Семен взял три подряда на оковку новых телег и работал в своей ветхой кузнице без малого день и ночь. Торопился побольше сделать, пока не подоспел покос, да и староста Иван Селиван перед наймом косарей требовал немедленной уплаты долга, взятого Петром еще в зиму.
В один из таких дней рано утром в кузницу к Семену пришел сам староста, в тяжелых яловых сапогах, широкой парусиновой рубахе под солдатским ремнем. Как все кривые, глядел неопределенно, будто собирался лгать. Семен нарезал крепежные болты и, отвечая на приветствие Ивана Селивановича, вытирал о прожженный передник черствые от железа руки.
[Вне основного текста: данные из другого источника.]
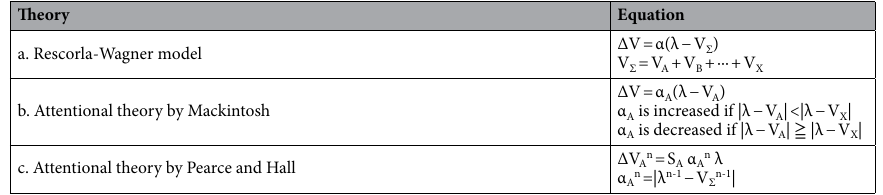
Table 1. Learning theories to account for blocking. V: associative strength, which corresponds to US prediction; V A , V B and V X : associative strength for stimuli A, B and X, respectively; ΔV: change in associative strength in a particular trial; α: learning-rate parameter reflecting attentional process (0 < α < 1); α An : learning- rate parameter for stimulus A in trial n; λ: maximum strength that the CS-US association can achieve, set by the magnitude of the US; S: salience, which corresponds to intensity of the stimulus. Description of the equations follows Pearce and Hall 4 with little modification.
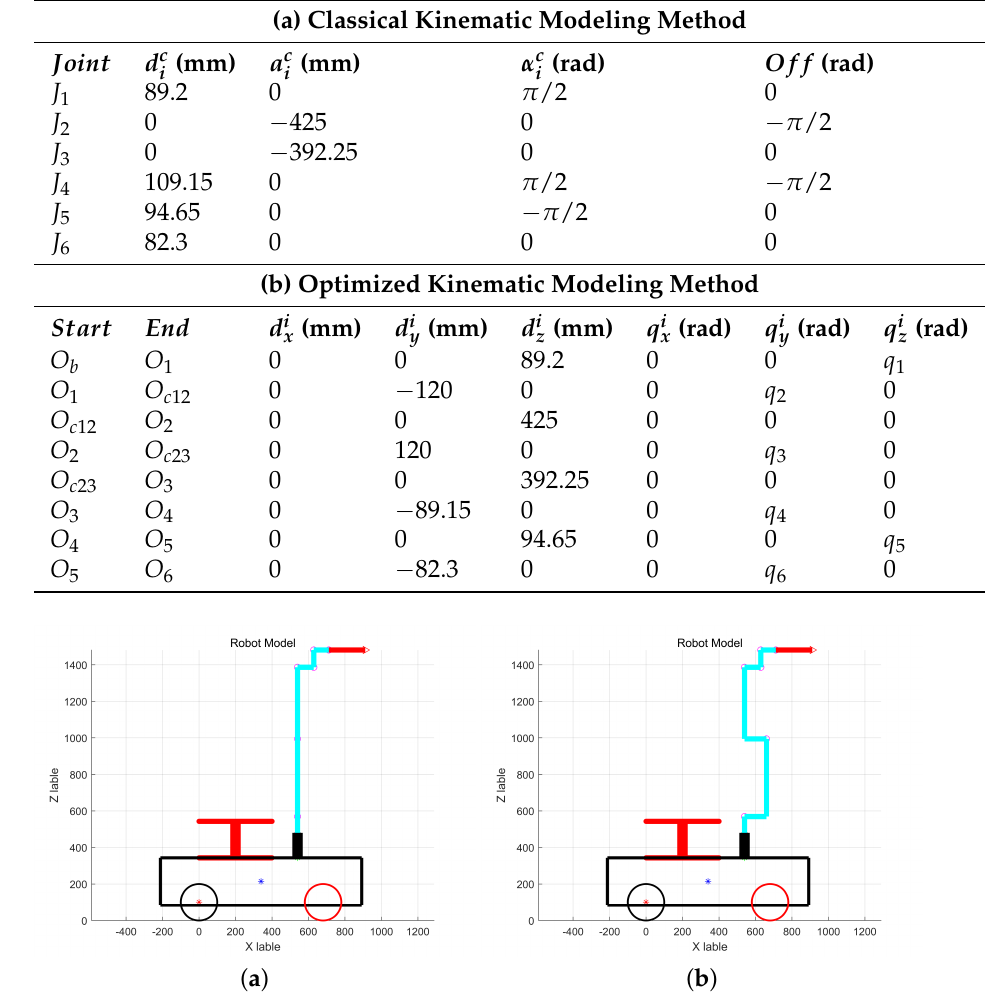
Table 1. The key parameters obtained for different kinematic modeling methods.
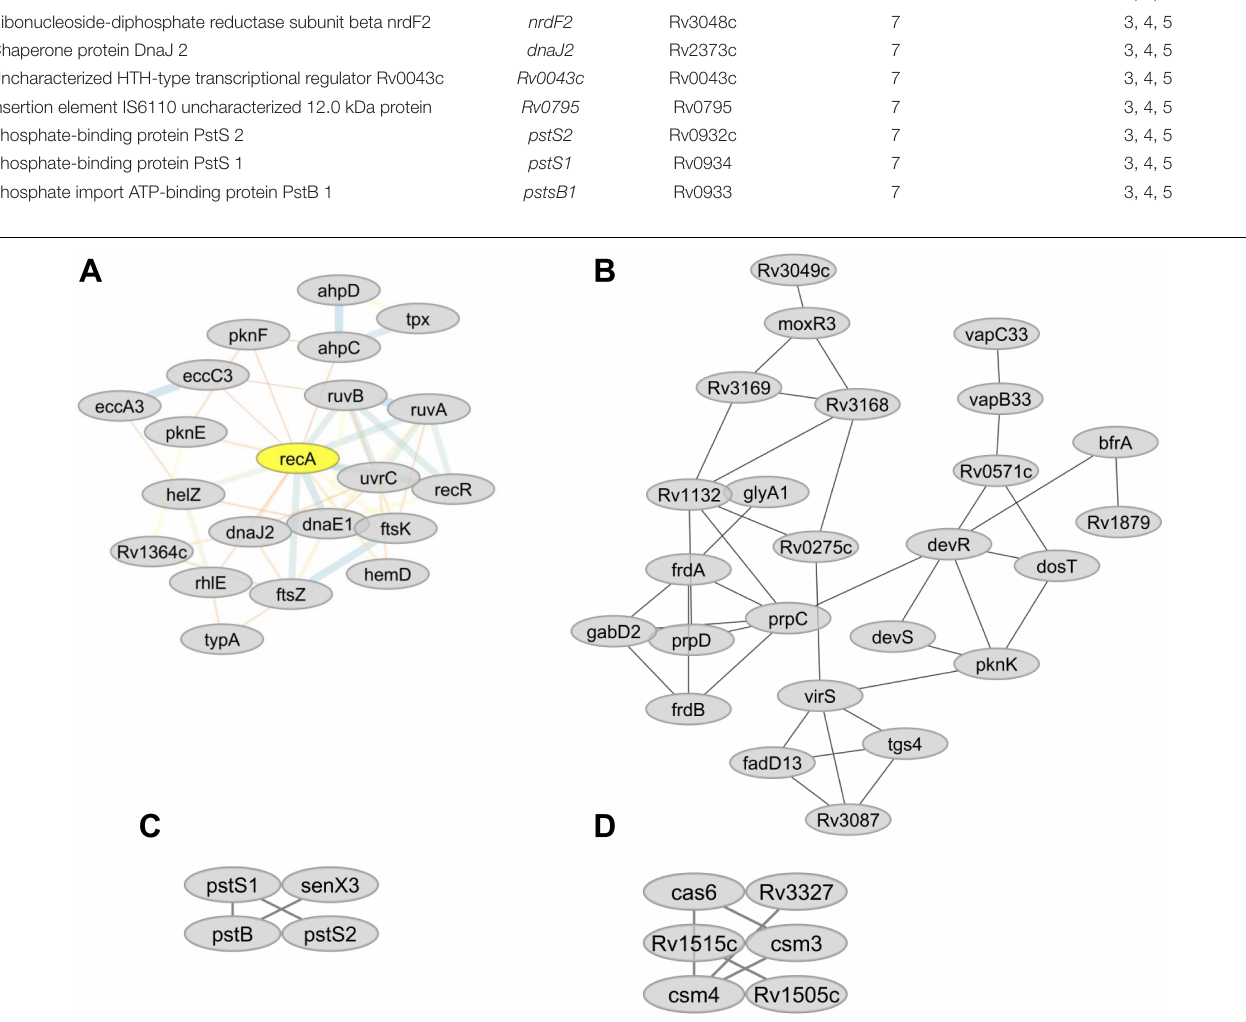
FIGURE 7 | (A) Predicted sub-network interactions for differentially abundant proteins involved in DNA repair. (B) Protein sub-network interaction among proteins involved in energy metabolism. (C) Predicted sub-network interaction for differentially abundant proteins involved in inorganic phosphate uptake. (D) Predicted sub-network interaction for differentially abundant proteins involved in CRISPR-Cas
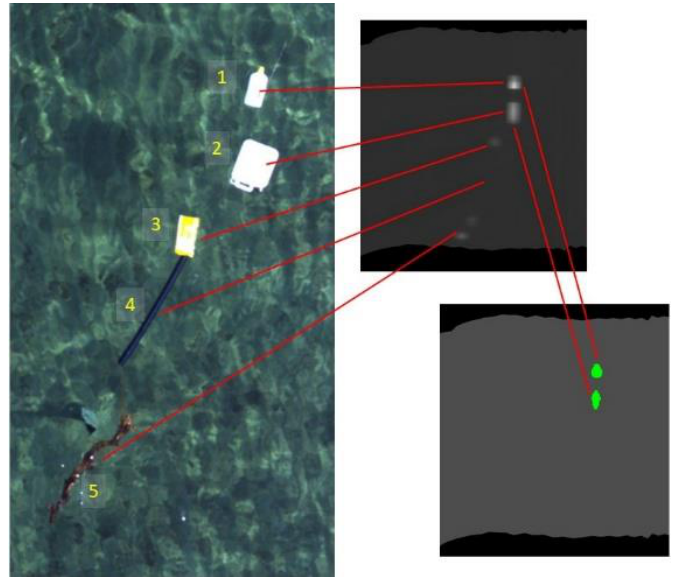
Figure 13. Detection of plastic objects in the sea of Platamona beach: (1) HDPE bottle; (2) unknown plastics canister; (3) metal-coated wrapper; (4) PVC pipe; (5) wood. Green denotes detected PE. As the PVC pipe is black, response in the SWIR spectrum is almost null, just as water, that appears completely dark throughout the sensor bandwidth.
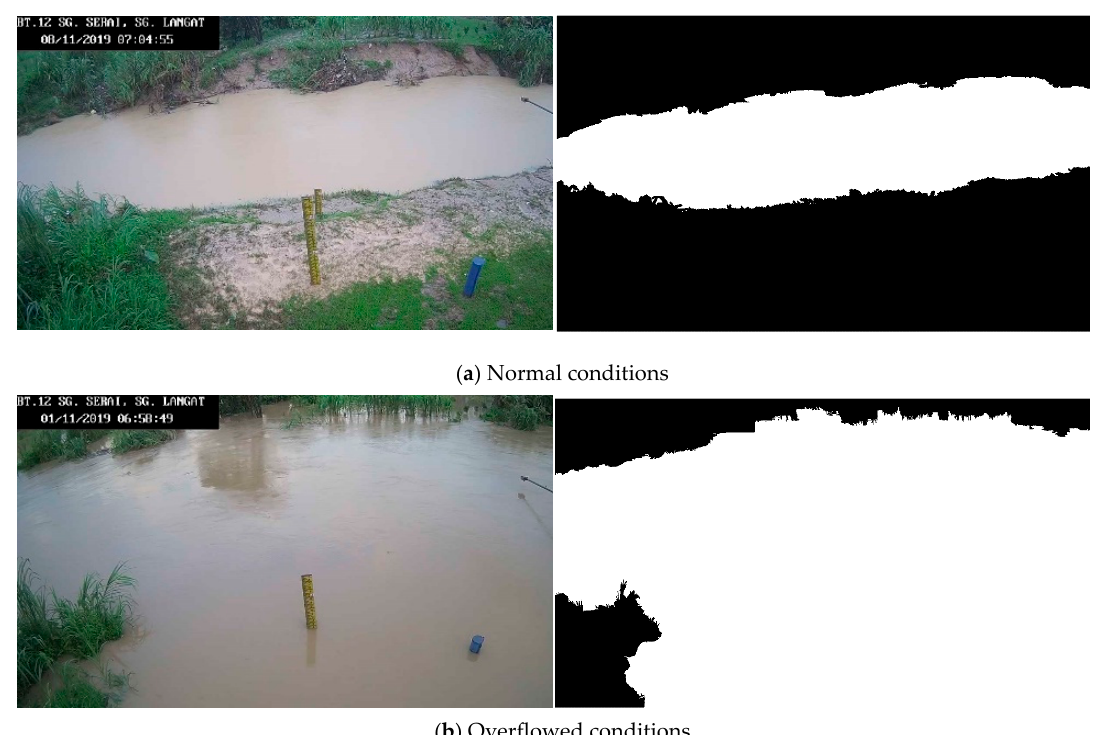
Figure 4. Original and ground truth images during ( a ) normal conditions; ( b ) overflowed conditions.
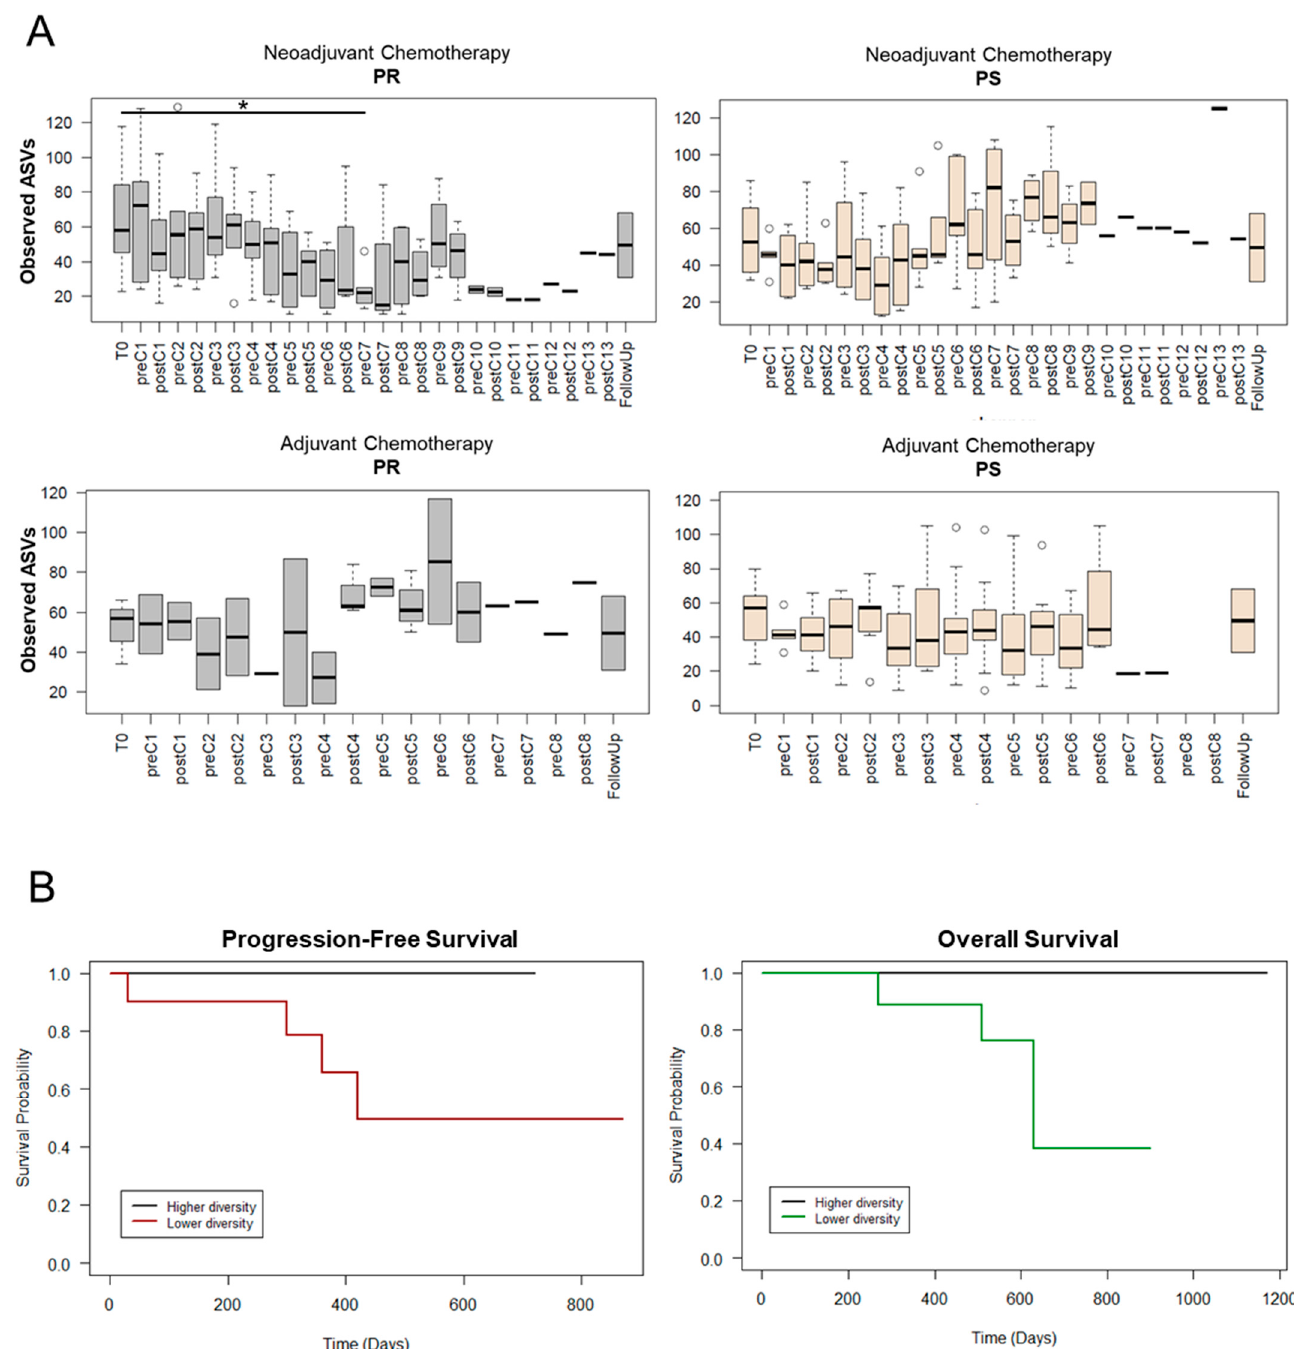
Figure 3. Dynamics of alpha diversity in EOC patients during chemotherapy based on therapeutic response and association with survival. ( A ) Boxplots showing the distribution of the number of observed ASVs during neoadjuvant (top) or adjuvant (bottom) chemotherapy. Patients were stratified by response to therapy: PR, platinum-resistant (left) vs. PS, platinum-sensitive (right). C, chemotherapy cycle. Wilcoxon test, * for p ≤ 0.05. ( B ) Kaplan–Meier curves for progression-free survival (left) and overall survival (right) in the whole cohort. EOC patients were stratified by higher or lower number of observed ASVs (relative to median) at the preC7 (for neoadjuvant therapy) or the preC4 (for adjuvant therapy) time-points. Log-rank test, p ≤ 0.1.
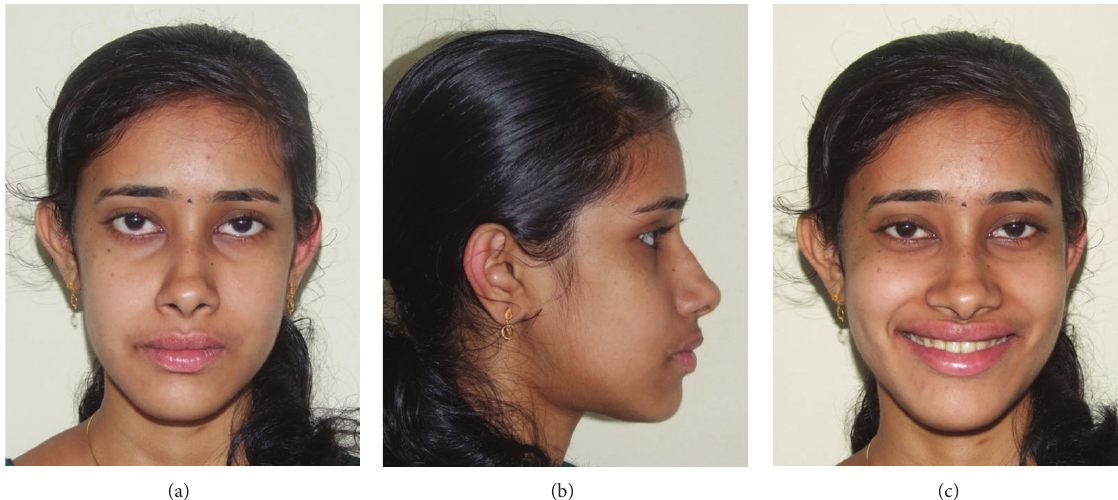
Figure 16: Posttreatment face: (a) frontal, (b) profile, and (c) smile.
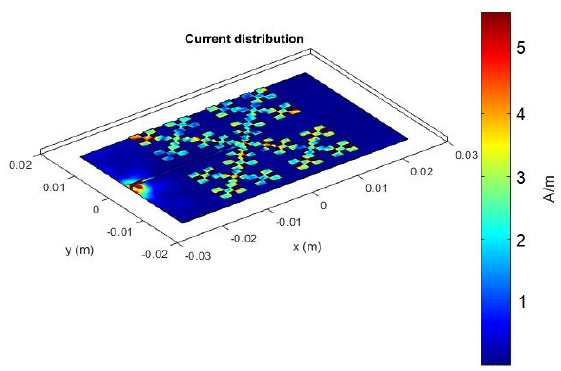
Figure 5. Current distribution of fractal island antenna (normal alimentation).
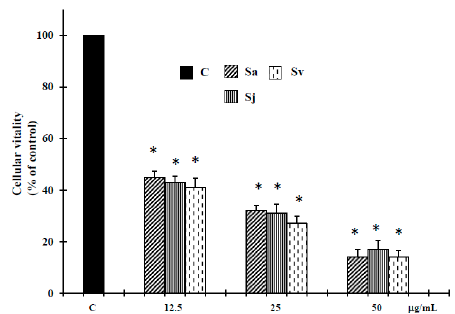
Figure 1. Cell growth, assayed using 3(4,5-dimethyl-thiazol-2-yl)2,5-diphenyl-tetrazolium bromide (MTT) test, of DU-145 cells untreated and treated with different concentrations of the essential oils from Sa, Sj and Sv for 72 h. The values are the mean ± standard deviation (SD) of three experiments performed in quadruplicate. * Significant vs. control untreated cells ( p < 0.001).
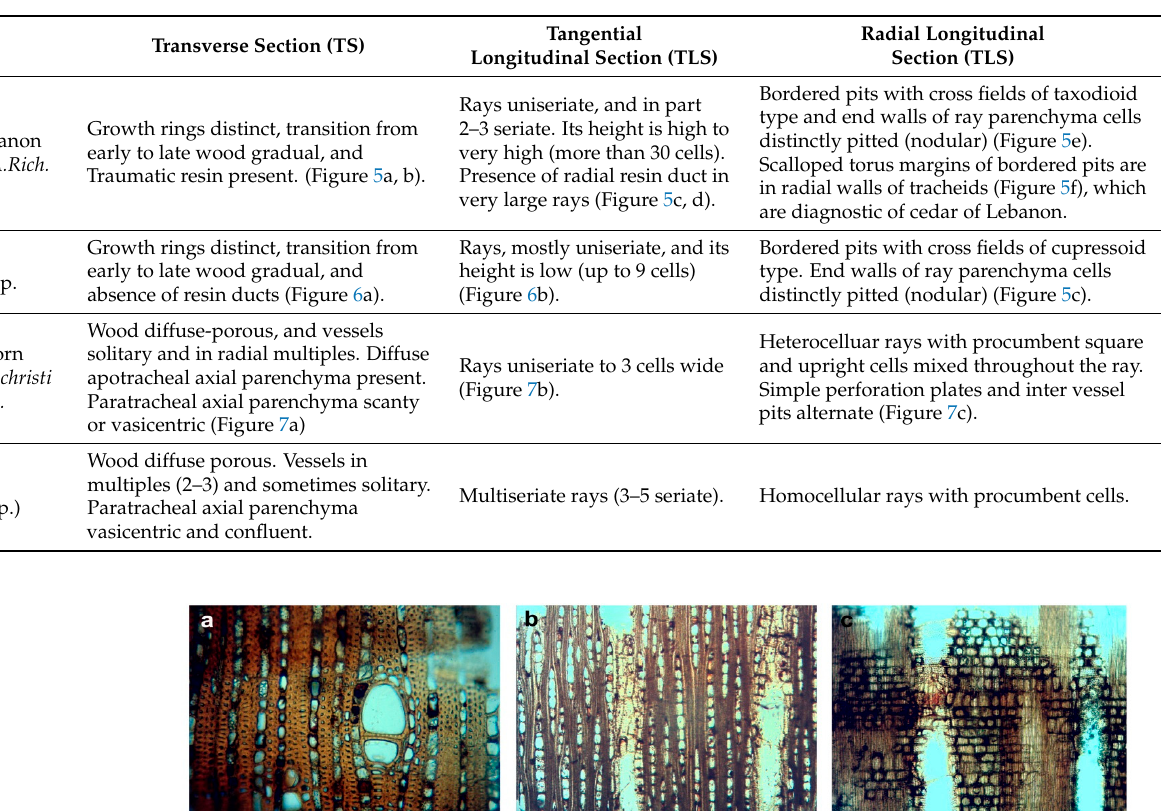
Table 4. Anatomical characteristics used for wood identification.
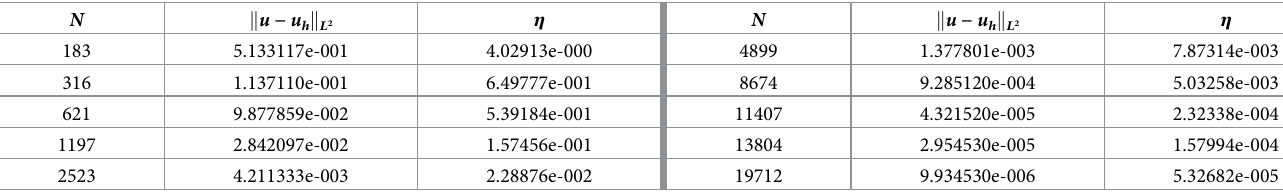
k and error indicator η of the L-shape mesh for experiment h L 2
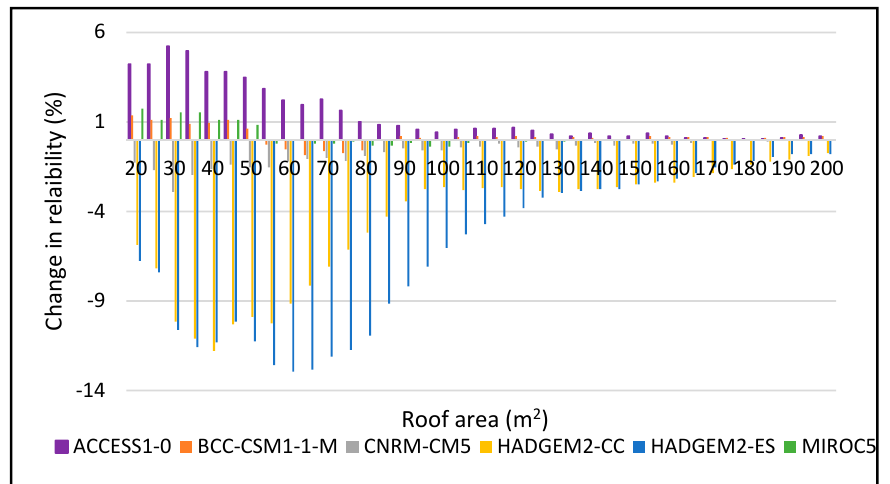
Figure 9. Change in reliability for DJF 2025–2055 period for 5 m 3 .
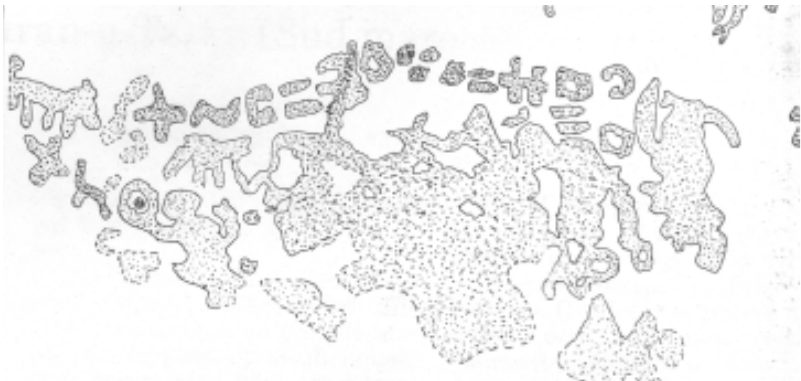
Figure 8. Ifrane-n-Taska: Libyco-Berber letters (from Skounti & Nami,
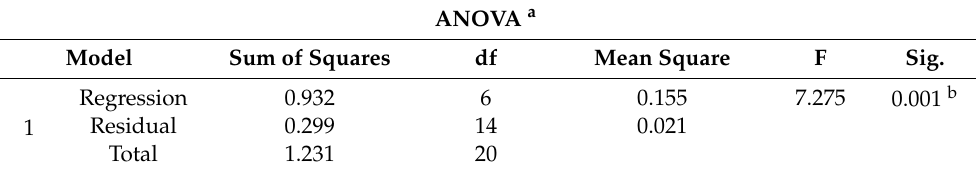
Table 6. ANOVA method for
— Помогай бог, Семен Григорич. Нарочно к тебе. Больше уж ходить не стану. Ведь тебе передавали, что неделя навозная. Так и возить надо. А ты в кузне.
Иван Селиван сказал все это строгим и недовольным голосом, глядя куда-то в сторону. Он хорошо подстрижен, лицо подплывшее, розовое от сытого житья, с теплой и тонкой кожей, брови неподвижные и бесцветные, будто и нет их вовсе. Несмотря на то что он чист и заботливо прибран, в нем есть что-то плохо прикрытое, с чем неприятно встретиться глазу. Семен наперед знает, что разговор с ним кончится дурно.